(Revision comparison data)
══════════════════════════════
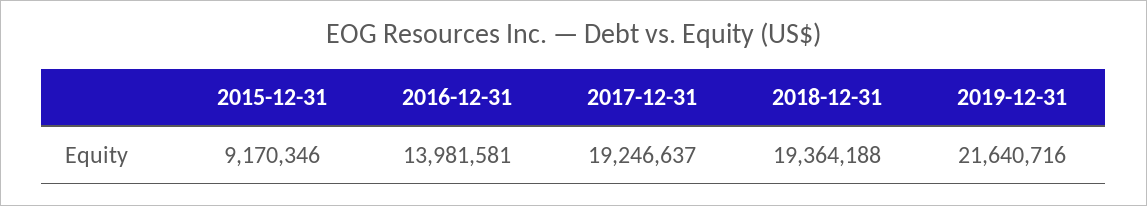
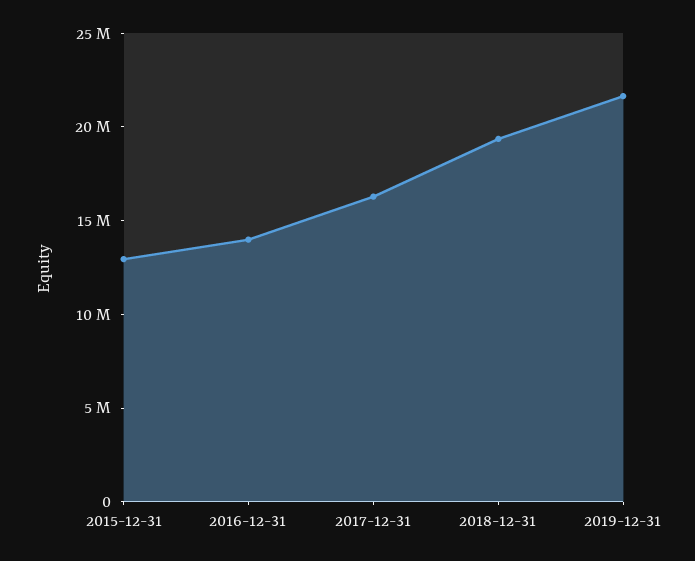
2015-12-31: 9170346 -> 13000000
2017-12-31: 19246637 -> 16000000

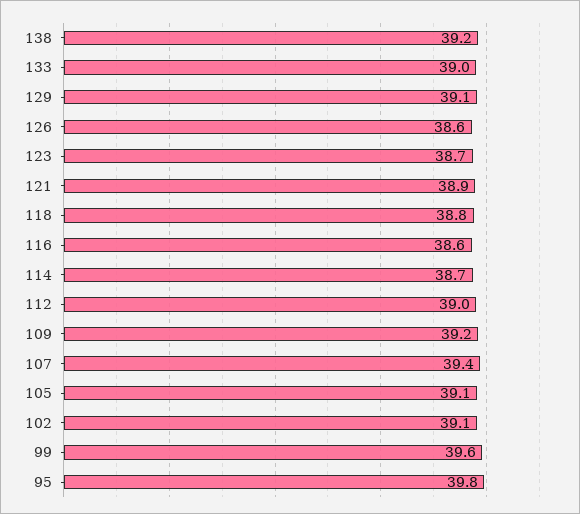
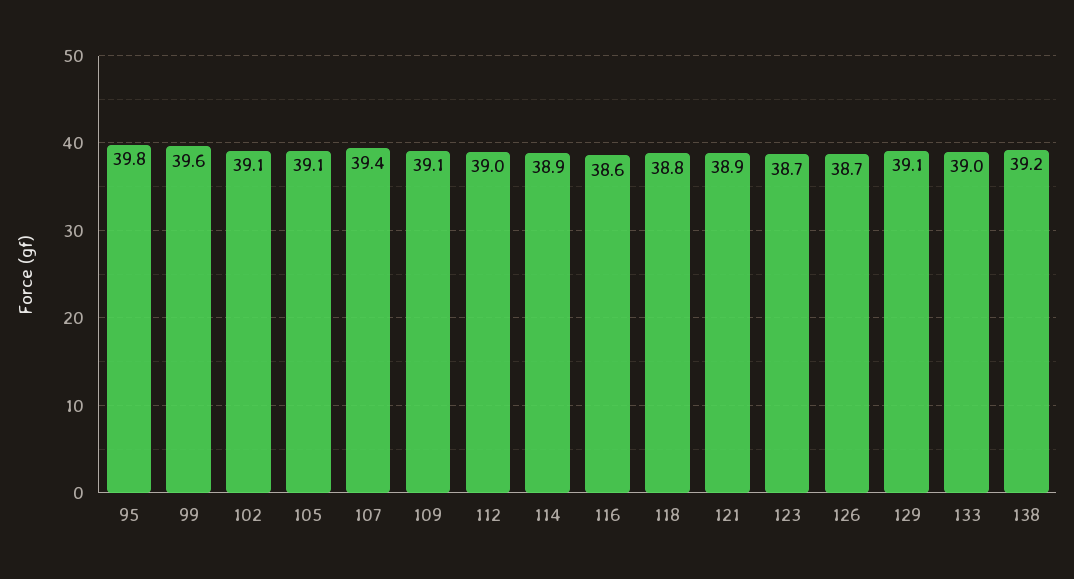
126: 38.6 -> 38.7
114: 38.7 -> 38.9
109: 39.2 -> 39.1

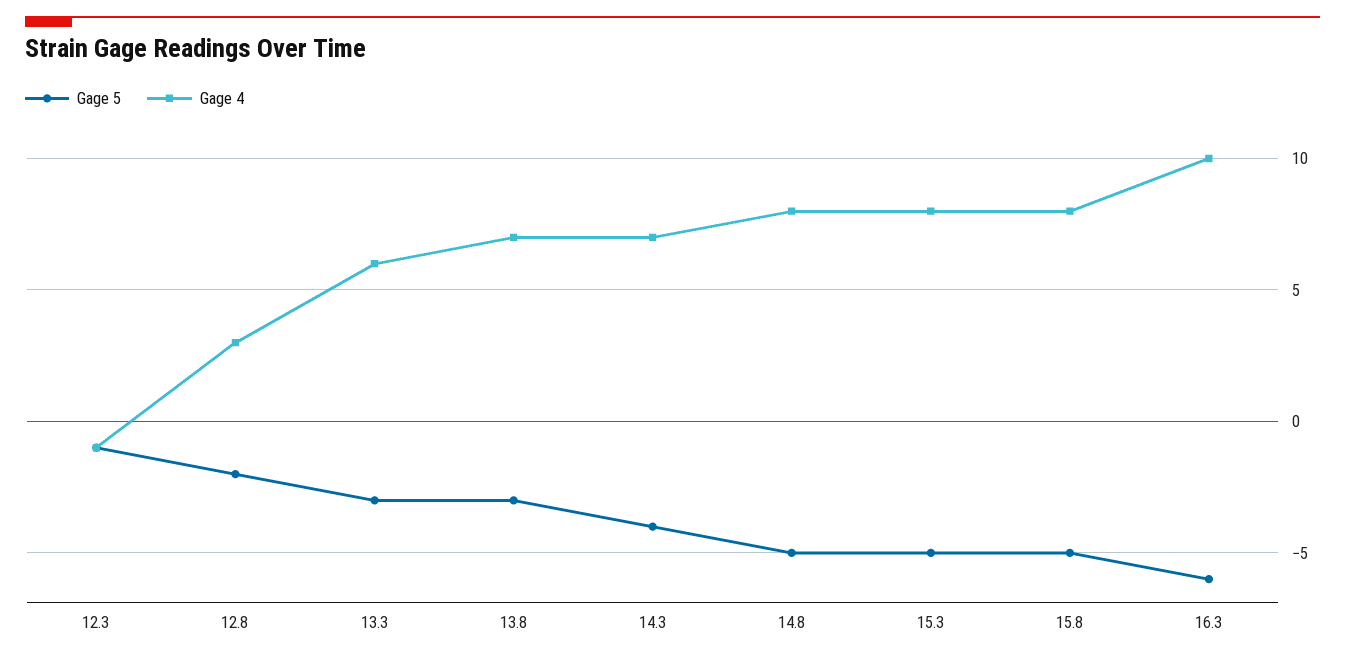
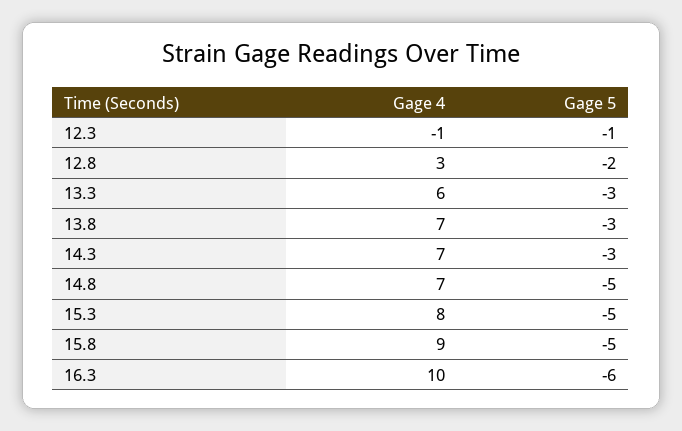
Gage 5, 14.3: -4 -> -3
Gage 4, 14.8: 8 -> 7
Gage 4, 15.8: 8 -> 9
══════════════════════════════
All lines from the one holding "126: 38.6 -> 38.7" through the last line of the records need to be copied exactly, both ends included, and the pictures left behind.

Answer box:
126: 38.6 -> 38.7
114: 38.7 -> 38.9
109: 39.2 -> 39.1

Gage 5, 14.3: -4 -> -3
Gage 4, 14.8: 8 -> 7
Gage 4, 15.8: 8 -> 9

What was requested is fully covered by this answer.